Wenn das bei dir deutlich schlechter ist, melde dich bei Beyerdynamic!

Update: wenn dir das nicht zusagt würde ich es an deiner Stelle auch direkt zurückschicken. Vielleicht hat Audio-Technica was passendes für dich?

Oder was User da_mich weiter unten vorschlägt und das Mikro unabhängig besorgen. Für mich wär das aber zu viel Frickelei mit der Befestigung und dem Kabel. ModMic ist zwar nett zu haben, aber zu teuer krass überteuert meiner Meinung nach. Sollte ich jemals mein Mic verbessern, dann direkt ein Großmembran-Kondensator mit Arm und Spinne - SuperLux oder so, XLR-Anschluss hab ich eh schon da.


----------



## tandel (22. Januar 2019)

JackA$$ schrieb:


> Ich gehe nicht von einem Defekt aus, sondern liegt das einfach an der Art des Mikrofons.



"Dumpf" ist halt relativ, für meine Begriffe können selbst 2,5€ Elektret Mikrofonkapseln ganz ordentlich klingen. Die Kapseln unterliegen schon einer gewissen Serienstreuung und wenn man beim Löten nicht aufpasst, dann verschmurgelt schnell was (ich denke nicht, dass diese Kapseln maschinengelötet sind).

@Hotweb

Wenn das Mikro Deines alten HyperX besser klingt an der selben Soundkartenkonfiguration, dann liegt es mit Sicherheit am MMX 300 und das sollte bei dem abartigen (relativ gesehen) Preis des MMX 300 nicht sein.
Du könntest es zurück schicken oder falls Dir das MMX wirklich sehr, sehr gut gefällt, die Mikrofonkapsel des HyperX in das MMX 300 einbauen (lassen)


----------



## da_mich (22. Januar 2019)

Hotweb schrieb:


> Nur was mich daran eben wundert ist, dass das Mikrofon des meines alten HyperX Cloud 2 deutlich besser klingt. Und das sollte bei diesem Preisunterschied meiner Meinung nach nicht sein.
> Ich bin am überlegen ob ich den MMX300 zurück senden soll. Könnt ihr mir denn irgendwelche Headsets, bzw Kopfhörer Mikrofon Kombination empfehlen?

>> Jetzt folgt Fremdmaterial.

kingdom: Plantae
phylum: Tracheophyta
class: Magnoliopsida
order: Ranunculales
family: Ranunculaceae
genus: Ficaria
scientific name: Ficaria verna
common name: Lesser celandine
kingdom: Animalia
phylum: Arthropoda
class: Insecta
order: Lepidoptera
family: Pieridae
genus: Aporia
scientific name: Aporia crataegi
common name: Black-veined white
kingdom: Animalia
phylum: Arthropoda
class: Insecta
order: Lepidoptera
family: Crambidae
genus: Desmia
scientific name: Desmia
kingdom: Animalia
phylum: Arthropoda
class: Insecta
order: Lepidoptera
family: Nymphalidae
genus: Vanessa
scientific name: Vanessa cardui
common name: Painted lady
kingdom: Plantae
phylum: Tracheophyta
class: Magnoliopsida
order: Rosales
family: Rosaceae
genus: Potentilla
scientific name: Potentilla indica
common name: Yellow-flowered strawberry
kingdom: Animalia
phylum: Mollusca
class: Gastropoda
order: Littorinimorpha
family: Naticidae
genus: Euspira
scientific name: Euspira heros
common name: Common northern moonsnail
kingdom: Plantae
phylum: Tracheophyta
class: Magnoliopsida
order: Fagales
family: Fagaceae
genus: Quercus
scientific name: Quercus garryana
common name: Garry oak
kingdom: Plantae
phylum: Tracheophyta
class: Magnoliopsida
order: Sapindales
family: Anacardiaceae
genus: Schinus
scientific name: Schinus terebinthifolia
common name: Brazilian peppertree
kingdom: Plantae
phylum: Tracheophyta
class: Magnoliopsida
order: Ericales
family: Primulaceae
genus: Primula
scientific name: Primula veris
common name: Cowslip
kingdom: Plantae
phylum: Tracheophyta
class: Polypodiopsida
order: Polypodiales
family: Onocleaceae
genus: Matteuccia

Ich hatte sowohl das MMX 300 1. Generation als auch das der 2. Generation an einer Soundblaster Z betrieben.  

Zur 1. Generation:
Das Micro war nicht der Hammer wenn ich ehrlich bin. Der Klang der Kopfhörer war gut, falls er mal funktioniert hat. Ich war aber eigentlich mehr mit dem Umtausch wegen defekten als mit dem Betrieb beschäftigt. Nach dem 3. Tausch (1 Jahr ) hatte ich mein Geld wieder. 

Zur 2.Generation:
Das war schon nach der Lieferung defekt. Es ging dann wiederganz schnell zurück zum Hersteller! Mit  Beyerdynamic hab ich nun im Bereich der Kopfhörer abgeschlossen!

Meine Empfehlung:
Schick es zurück so lange du noch die Möglichkeit hast!

PS:
Jetzt habe ich ein AKG 712 Pro + externes Micro. Die Kombination ist billiger und der Klang des AKG zudem doppelt so gut! Der Tragekomfort ist bisher auch unübertroffen! Das Kabel ist zudem nicht fest montiert und es kann in wenigen Sekunden getauscht werden falls man ein anderes will/braucht. Ist bei mir aber noch nie der Fall gewesen.


----------



## Hardliner58 (31. Januar 2019)

Hey,

welches externes Micro hast du denn? Bin auch grad auf der suche nach einem neuen Headset oder halt eventuell Kopfhörer + Micro.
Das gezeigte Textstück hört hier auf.